WORK TASK -
Quote the entries below word for word, starting with the line containing "At which category" and going on through the line containing "Which has a higher value, 2011 or 2006?".

DATA TO PROCESS -
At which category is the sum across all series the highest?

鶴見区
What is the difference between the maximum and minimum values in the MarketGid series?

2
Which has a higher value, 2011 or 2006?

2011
==
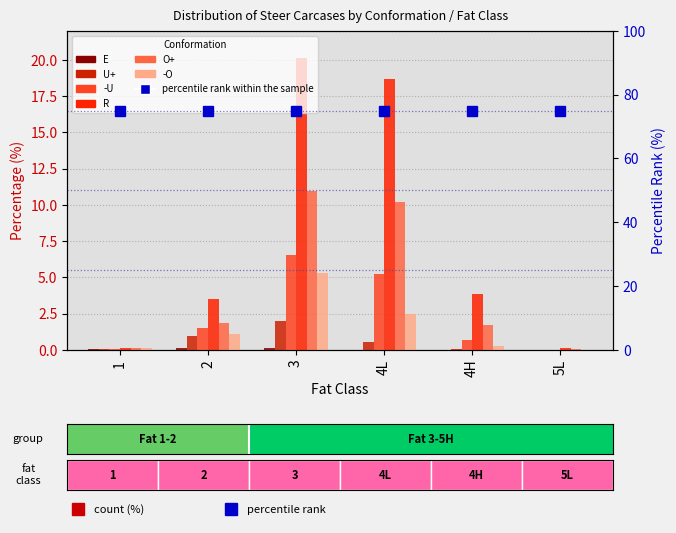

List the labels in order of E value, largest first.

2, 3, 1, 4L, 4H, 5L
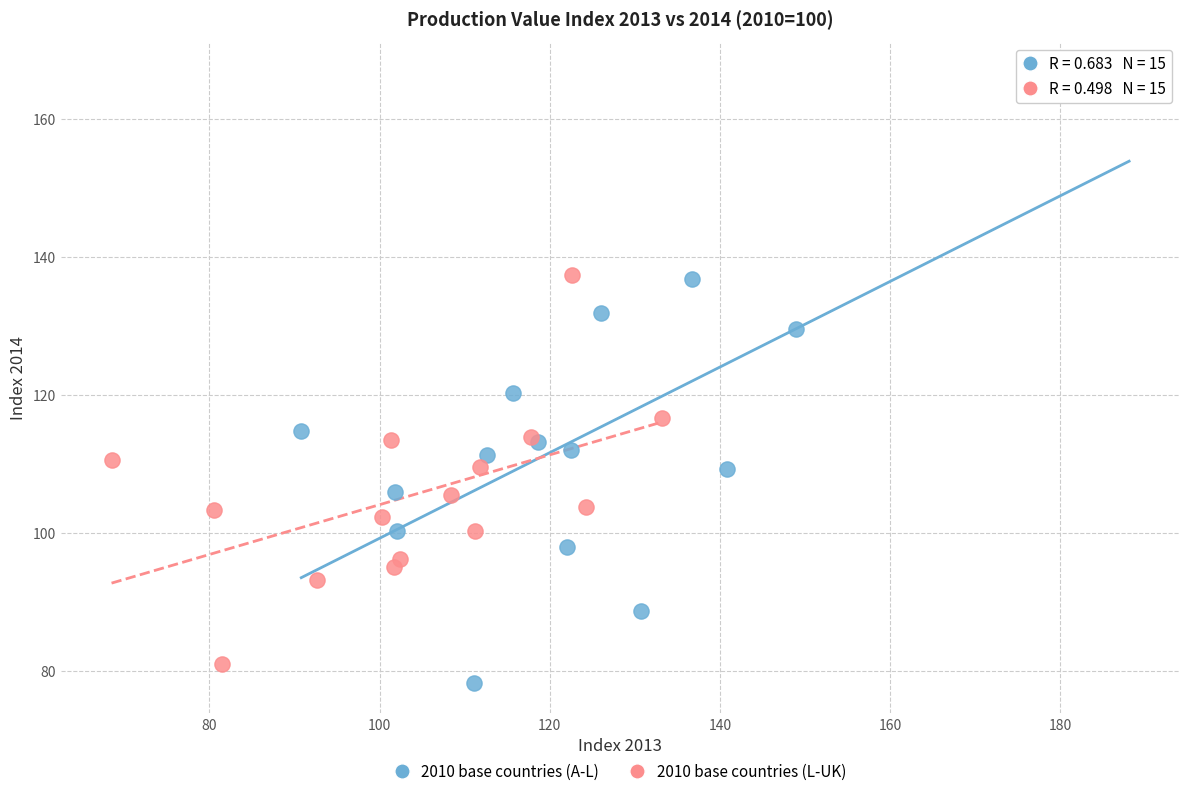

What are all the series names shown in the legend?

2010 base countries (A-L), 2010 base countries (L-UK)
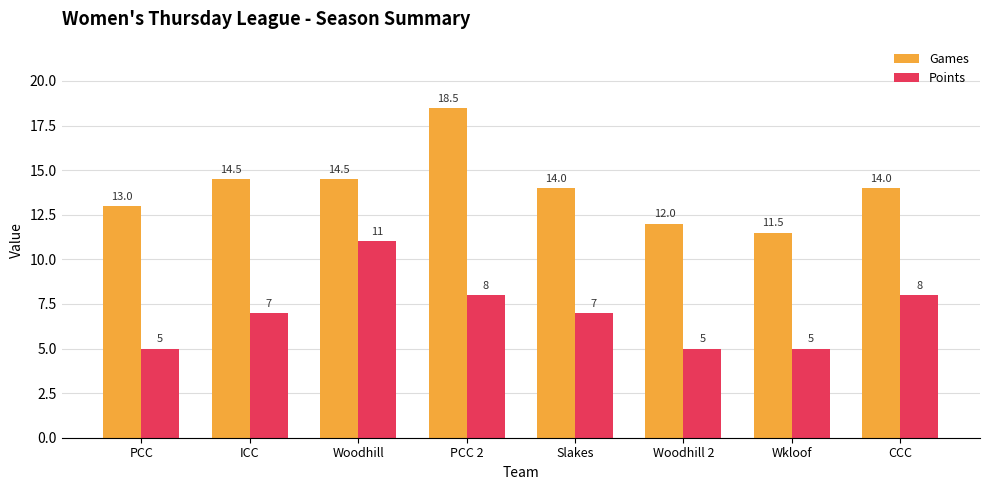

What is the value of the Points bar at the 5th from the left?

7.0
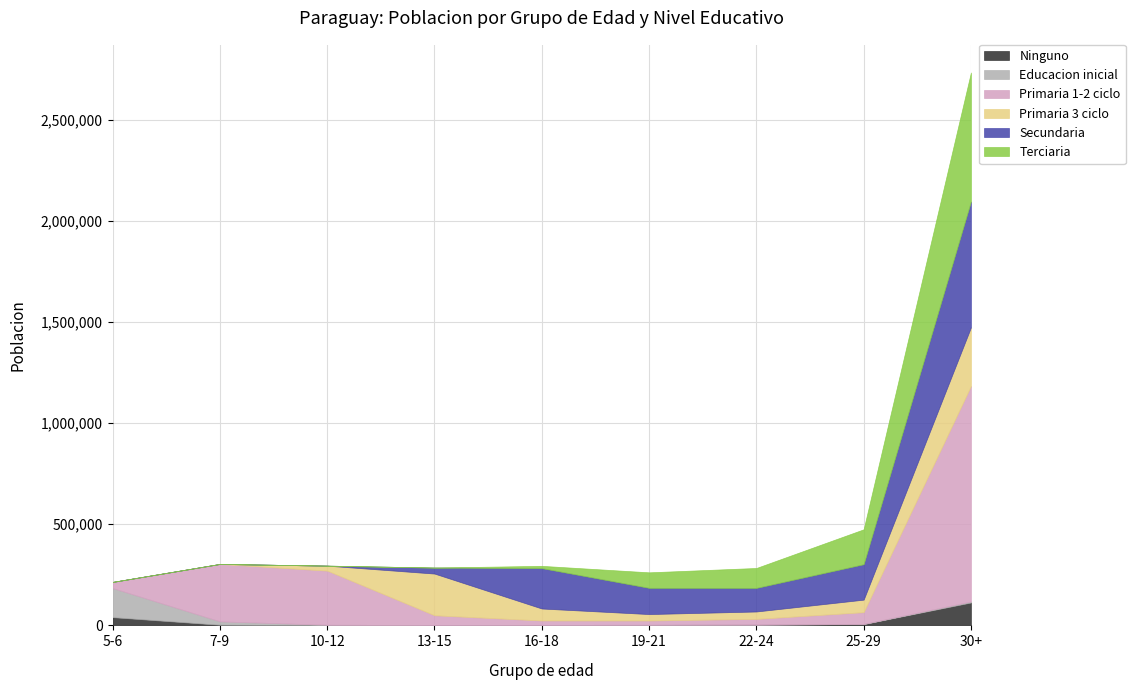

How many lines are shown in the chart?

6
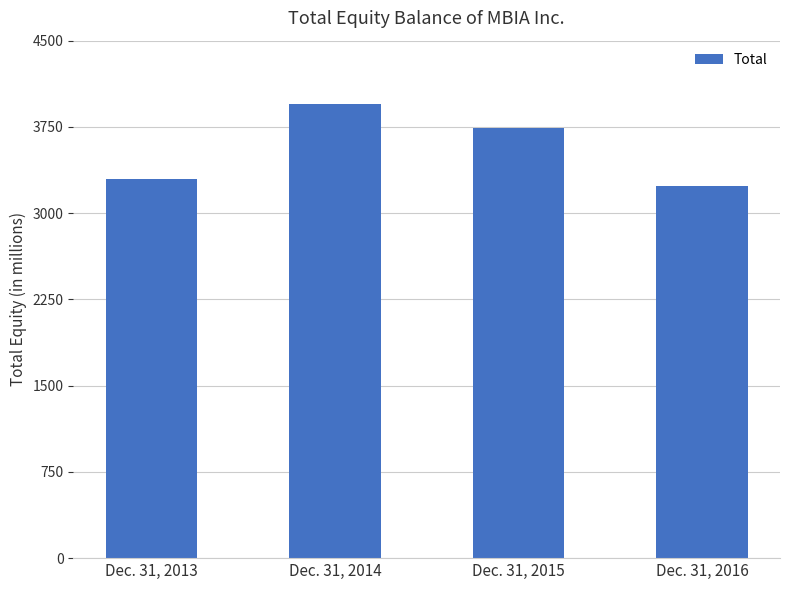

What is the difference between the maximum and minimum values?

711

ANSWER SPACE -
At which category is the sum across all series the highest?

鶴見区
What is the difference between the maximum and minimum values in the MarketGid series?

2
Which has a higher value, 2011 or 2006?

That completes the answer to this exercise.